RIGHT? Playing around with the assembly aferwards, it looks like on top is where the spacer should be placed, or at least fits best. 4) Smallest cog engages hub splines as it should; 5) the tabs in the spacer just barely contact the splines.
Sheldon Brown says "Add a 4.5 mm spacer before installing a 7-speed cassette on an 8-, 9-, or 10-speed hub", which does imply it should go under the cassette, but as my pictures show, ABOVE the cassette seems to make much more sense.
So am I right and LBS wrong? Or am I missing something?
FYI I haven't taken the wheel back to the LBS yet (still piecing together what the failure mode was) but will eventually. Still deciding how upset I am.
I cleaned some of the grease off and took some better pics. First to clarify P3 above, there was a very thin spacer between two smallest cogs, I assume to set correct gear spacing.

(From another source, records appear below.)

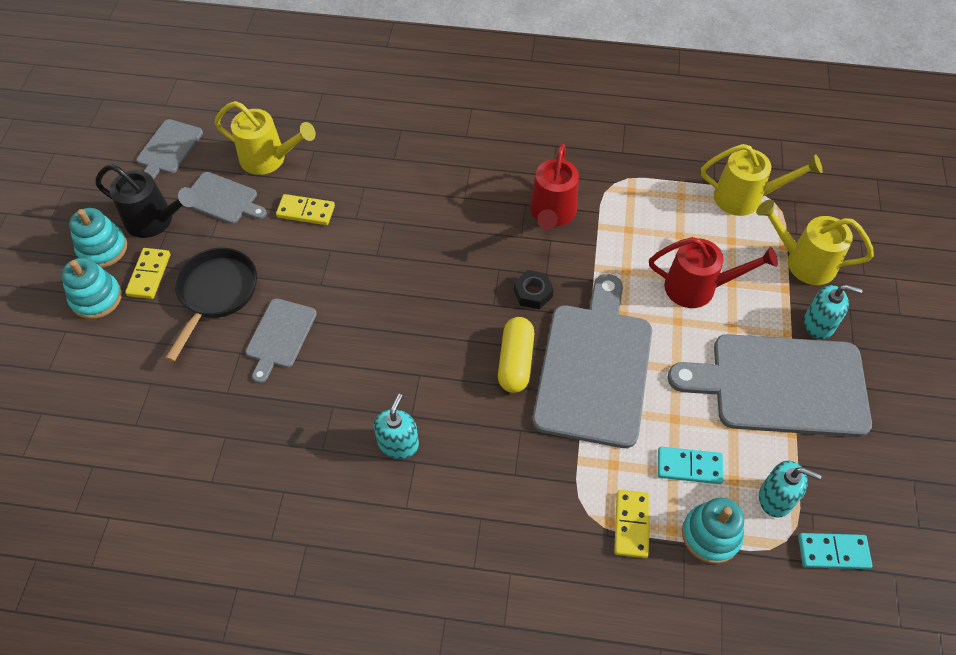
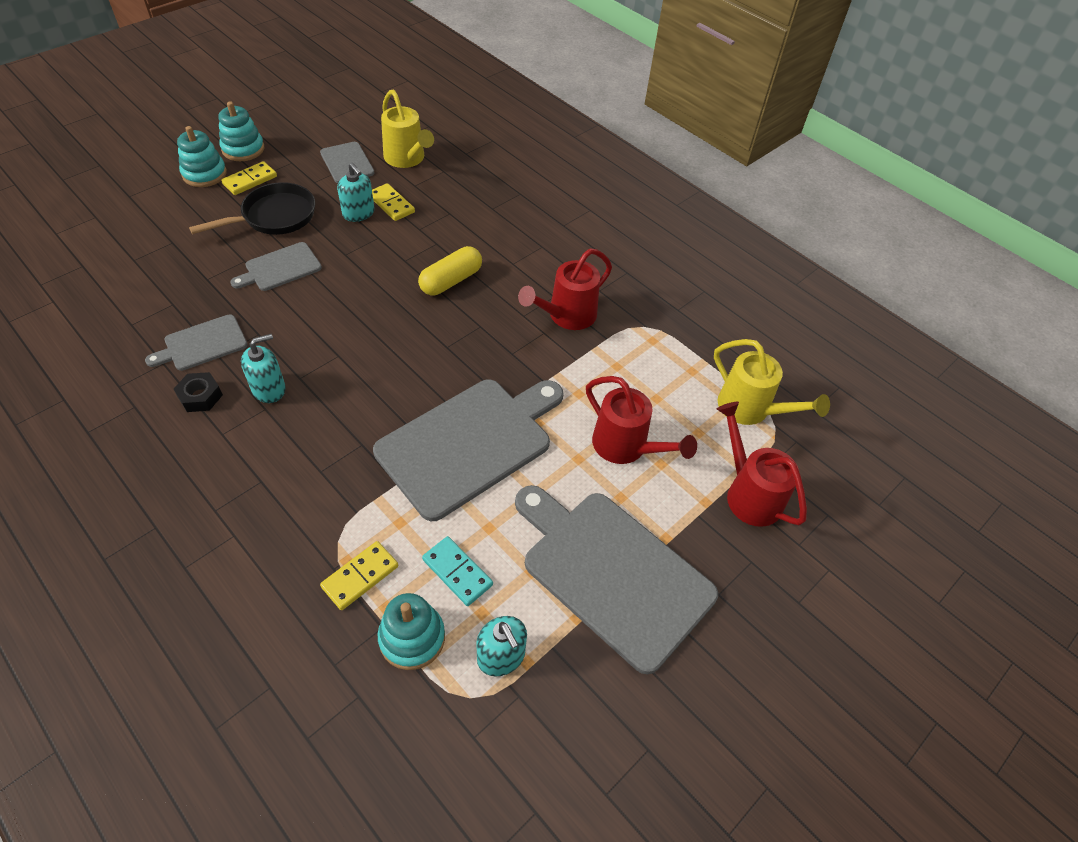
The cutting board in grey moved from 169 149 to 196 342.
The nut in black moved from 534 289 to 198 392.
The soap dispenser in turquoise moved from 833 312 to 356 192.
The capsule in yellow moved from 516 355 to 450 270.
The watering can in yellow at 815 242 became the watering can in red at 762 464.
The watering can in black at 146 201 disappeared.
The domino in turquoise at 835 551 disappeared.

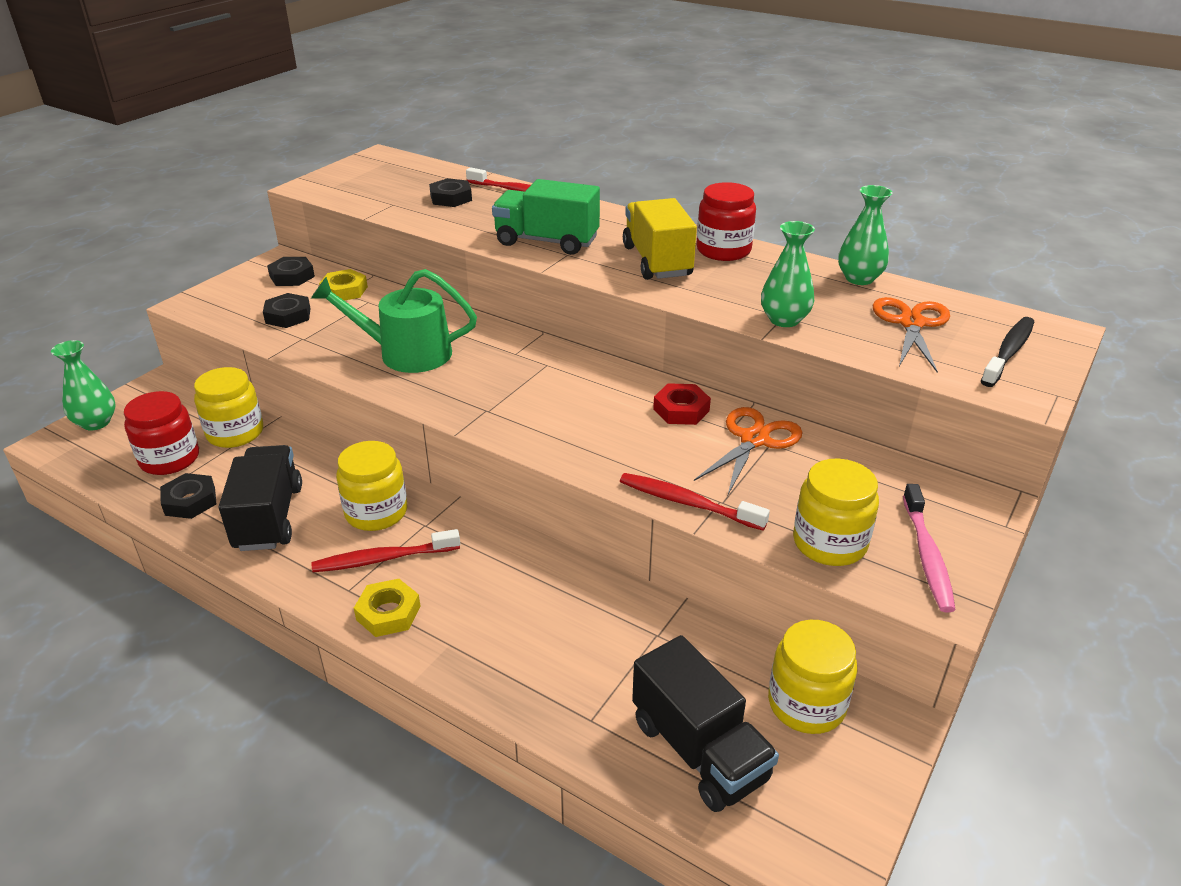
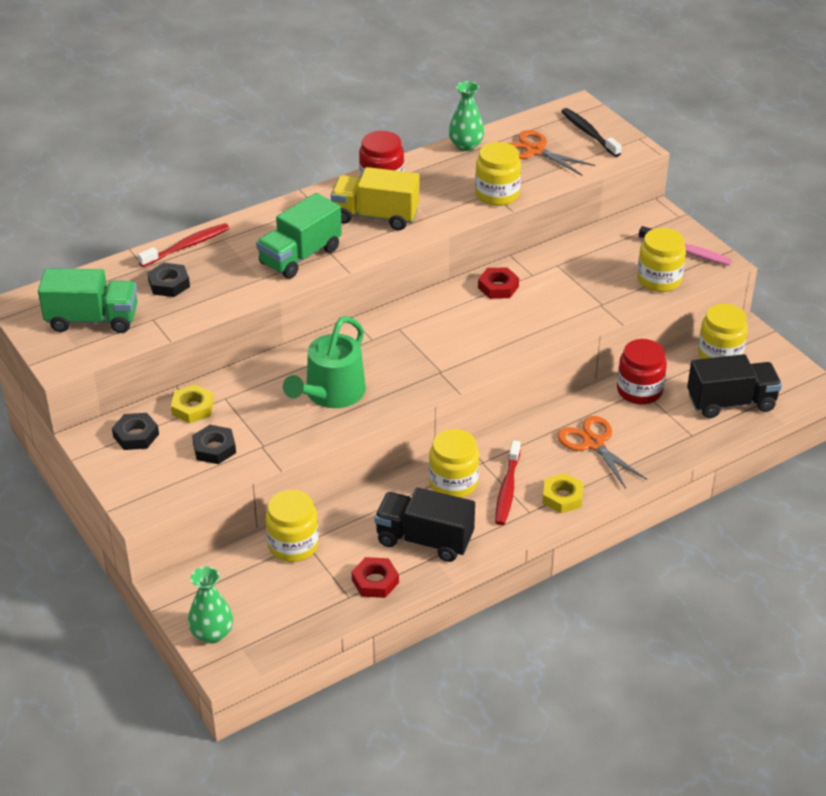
The truck in green at 87 300 appeared.
The nut in black at 188 496 became the nut in red at 375 577.
The vase in green at 788 274 was replaced by the jar in yellow at 498 174.
The scissors in orange moved from 748 451 to 602 452.
The jar in red moved from 161 433 to 642 371.
The toothbrush in red at 695 501 disappeared.

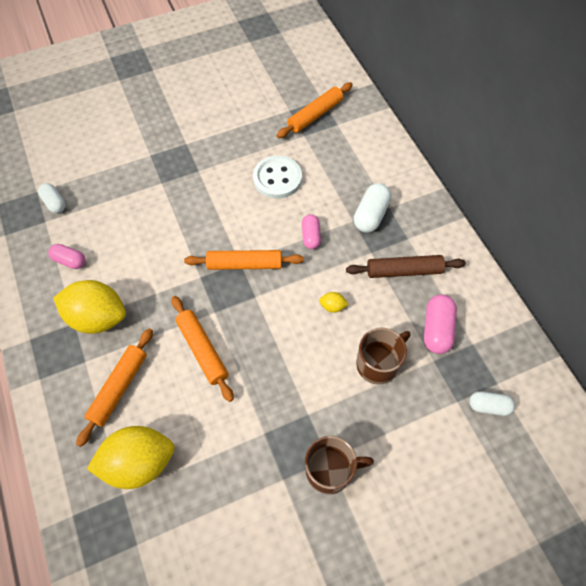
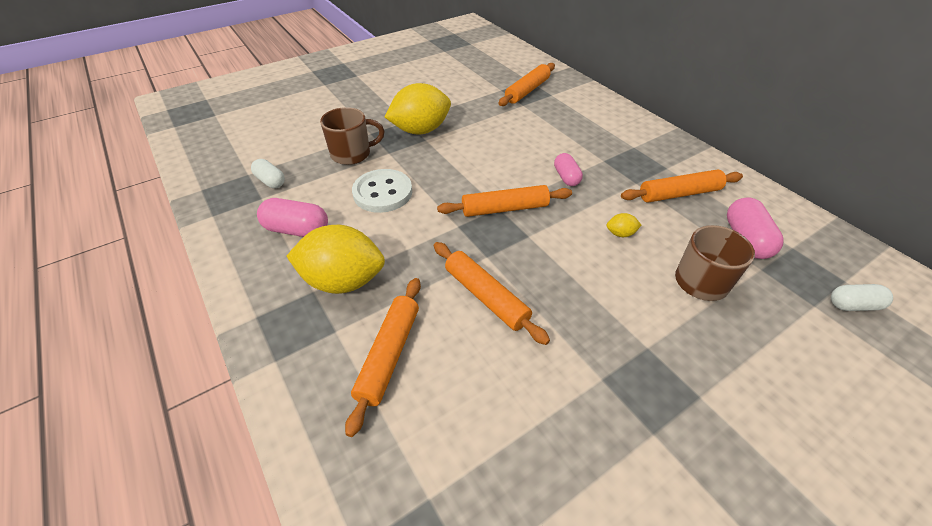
The capsule in pink at 66 256 changed to 1.51 times the size.
The mug in brown moved from 339 465 to 352 136.
The button in white moved from 277 177 to 382 191.
The lemon in yellow moved from 131 457 to 418 108.
The rolling pin in brown at 406 266 became the rolling pin in orange at 682 186.
The capsule in white at 372 208 disappeared.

P7 shows the buildup of parts on the hub, with the 4.5mm spacer underneath. First 6 cogs, add gear spacer (splines completely hidden), add 7th cog (no spline contact, it just spins). P7:
And the same buildup on the original 7-speed hub; P8:
What's more interesting is these pin heads protruding from the bottom of the cassette; side shot shows how much cassette is held off spacer by pins. P9:
Because I have these pins, do I need a different kind of spacer, one with recesses?